> WHAT THIS TASK INVOLVES: Where the line with "Table 5. Accuracy" appears below, start writing out lines exactly, and finish with the line with "Table 1. siRNA", which is included; write out nothing else.

━━━ SOURCE DATA ━━━

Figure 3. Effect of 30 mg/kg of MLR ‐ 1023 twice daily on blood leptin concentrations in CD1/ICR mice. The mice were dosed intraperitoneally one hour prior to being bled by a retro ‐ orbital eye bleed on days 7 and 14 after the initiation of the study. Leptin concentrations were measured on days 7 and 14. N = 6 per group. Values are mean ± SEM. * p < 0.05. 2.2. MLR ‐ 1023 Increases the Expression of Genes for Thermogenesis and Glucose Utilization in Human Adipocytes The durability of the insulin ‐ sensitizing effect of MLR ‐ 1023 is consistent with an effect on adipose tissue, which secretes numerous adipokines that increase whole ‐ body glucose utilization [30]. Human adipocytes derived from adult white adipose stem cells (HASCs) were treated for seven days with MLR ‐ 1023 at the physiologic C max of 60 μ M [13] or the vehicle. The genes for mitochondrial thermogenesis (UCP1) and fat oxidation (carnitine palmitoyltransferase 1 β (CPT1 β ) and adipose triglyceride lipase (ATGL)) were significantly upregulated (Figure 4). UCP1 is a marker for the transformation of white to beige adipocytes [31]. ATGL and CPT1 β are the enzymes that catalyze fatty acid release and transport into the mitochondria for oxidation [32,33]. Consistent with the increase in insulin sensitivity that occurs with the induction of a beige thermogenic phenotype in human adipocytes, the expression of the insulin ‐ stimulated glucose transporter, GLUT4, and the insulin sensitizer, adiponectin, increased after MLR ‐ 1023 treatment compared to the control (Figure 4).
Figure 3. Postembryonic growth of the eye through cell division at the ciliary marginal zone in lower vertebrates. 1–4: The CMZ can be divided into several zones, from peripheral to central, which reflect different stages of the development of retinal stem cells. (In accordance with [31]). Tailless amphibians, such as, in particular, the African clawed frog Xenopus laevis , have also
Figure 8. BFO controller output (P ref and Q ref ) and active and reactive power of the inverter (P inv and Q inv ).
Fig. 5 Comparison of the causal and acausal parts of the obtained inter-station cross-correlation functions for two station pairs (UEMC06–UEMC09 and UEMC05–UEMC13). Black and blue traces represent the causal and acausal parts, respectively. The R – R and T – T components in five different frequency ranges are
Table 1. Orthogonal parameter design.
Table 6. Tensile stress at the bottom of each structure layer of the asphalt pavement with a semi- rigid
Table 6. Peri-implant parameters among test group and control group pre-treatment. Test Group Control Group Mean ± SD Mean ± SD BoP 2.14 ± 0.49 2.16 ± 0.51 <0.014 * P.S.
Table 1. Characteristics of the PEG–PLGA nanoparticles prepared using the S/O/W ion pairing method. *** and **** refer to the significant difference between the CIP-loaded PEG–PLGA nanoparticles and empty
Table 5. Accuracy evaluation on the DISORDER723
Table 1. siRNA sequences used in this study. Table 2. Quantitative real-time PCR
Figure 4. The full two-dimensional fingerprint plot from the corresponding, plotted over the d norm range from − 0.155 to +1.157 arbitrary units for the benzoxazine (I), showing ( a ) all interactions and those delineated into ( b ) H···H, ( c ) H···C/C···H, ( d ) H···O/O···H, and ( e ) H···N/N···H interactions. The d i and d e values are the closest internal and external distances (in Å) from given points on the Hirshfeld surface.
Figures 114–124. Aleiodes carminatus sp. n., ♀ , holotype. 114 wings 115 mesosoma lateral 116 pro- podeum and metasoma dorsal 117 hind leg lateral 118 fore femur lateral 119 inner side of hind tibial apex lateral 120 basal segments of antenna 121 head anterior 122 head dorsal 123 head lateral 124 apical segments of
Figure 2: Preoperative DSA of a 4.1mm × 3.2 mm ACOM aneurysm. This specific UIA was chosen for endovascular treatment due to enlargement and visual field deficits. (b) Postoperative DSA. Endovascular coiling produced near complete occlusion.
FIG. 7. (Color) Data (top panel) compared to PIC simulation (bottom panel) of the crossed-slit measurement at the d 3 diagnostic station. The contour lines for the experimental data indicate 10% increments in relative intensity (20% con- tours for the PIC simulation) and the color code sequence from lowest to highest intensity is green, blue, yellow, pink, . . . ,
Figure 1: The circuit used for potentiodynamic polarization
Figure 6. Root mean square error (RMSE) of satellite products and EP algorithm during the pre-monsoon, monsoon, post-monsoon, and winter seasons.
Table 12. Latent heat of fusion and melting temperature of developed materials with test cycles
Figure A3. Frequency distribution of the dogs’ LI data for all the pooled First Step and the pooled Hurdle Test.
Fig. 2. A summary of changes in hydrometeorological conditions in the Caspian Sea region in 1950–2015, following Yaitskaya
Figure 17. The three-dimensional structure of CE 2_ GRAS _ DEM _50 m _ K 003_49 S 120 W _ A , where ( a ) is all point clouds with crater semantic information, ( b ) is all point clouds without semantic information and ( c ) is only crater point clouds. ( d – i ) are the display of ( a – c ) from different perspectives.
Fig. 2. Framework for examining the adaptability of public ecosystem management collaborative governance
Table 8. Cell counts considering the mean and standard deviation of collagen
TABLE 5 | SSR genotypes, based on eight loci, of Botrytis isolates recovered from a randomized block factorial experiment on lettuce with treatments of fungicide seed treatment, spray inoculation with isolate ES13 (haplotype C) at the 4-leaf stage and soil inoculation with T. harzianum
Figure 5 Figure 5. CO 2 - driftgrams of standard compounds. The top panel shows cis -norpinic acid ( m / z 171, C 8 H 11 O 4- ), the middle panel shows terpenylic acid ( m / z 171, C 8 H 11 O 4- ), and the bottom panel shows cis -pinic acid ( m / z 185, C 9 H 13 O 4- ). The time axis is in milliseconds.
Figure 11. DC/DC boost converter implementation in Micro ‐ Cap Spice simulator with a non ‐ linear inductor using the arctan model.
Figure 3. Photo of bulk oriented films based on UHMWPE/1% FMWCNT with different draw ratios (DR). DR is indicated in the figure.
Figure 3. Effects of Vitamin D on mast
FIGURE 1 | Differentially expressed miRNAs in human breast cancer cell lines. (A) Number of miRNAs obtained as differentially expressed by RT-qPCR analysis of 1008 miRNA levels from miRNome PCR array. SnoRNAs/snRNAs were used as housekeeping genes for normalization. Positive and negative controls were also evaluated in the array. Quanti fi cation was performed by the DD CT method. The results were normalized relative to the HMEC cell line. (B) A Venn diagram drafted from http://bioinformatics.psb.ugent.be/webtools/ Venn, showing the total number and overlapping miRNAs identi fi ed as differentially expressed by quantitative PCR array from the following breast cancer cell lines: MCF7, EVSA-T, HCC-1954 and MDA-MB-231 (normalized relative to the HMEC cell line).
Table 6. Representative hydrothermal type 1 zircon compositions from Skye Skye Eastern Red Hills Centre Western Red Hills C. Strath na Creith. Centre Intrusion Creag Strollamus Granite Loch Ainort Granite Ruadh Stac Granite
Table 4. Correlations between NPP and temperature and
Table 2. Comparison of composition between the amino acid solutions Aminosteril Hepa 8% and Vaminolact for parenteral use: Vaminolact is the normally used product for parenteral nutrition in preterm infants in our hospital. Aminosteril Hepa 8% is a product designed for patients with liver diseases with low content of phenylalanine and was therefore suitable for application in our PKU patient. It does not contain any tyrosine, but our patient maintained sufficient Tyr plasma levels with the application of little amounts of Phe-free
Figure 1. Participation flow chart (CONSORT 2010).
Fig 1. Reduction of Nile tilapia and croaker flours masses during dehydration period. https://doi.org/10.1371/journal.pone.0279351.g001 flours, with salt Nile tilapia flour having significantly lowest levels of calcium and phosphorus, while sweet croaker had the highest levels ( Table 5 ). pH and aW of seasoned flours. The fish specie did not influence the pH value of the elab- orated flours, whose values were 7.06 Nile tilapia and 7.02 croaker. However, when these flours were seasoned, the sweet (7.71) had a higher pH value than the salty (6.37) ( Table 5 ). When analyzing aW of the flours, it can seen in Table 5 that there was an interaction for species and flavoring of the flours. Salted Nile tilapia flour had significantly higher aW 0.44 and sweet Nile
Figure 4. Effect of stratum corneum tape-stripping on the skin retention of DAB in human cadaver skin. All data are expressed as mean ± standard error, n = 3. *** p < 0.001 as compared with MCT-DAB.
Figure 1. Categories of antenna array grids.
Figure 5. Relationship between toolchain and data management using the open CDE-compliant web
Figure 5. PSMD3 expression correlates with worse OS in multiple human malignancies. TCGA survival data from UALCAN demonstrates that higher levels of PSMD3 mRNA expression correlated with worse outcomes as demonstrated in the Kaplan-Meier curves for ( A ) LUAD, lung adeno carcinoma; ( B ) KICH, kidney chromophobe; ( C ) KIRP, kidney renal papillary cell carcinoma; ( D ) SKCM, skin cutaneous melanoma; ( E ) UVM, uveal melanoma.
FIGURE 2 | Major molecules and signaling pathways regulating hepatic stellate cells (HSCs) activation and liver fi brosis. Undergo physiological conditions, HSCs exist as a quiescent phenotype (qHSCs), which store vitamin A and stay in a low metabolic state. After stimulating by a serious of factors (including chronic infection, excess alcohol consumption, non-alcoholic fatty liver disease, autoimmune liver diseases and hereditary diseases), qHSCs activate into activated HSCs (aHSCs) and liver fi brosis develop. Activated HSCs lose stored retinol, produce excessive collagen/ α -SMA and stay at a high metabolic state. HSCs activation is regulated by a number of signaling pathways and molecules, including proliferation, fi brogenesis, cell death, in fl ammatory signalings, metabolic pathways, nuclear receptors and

━━━

> SOLUTION TO THE EXERCISE:
Table 5. Accuracy evaluation on the DISORDER723
Table 1. siRNA sequences used in this study. Table 2. Quantitative real-time PCR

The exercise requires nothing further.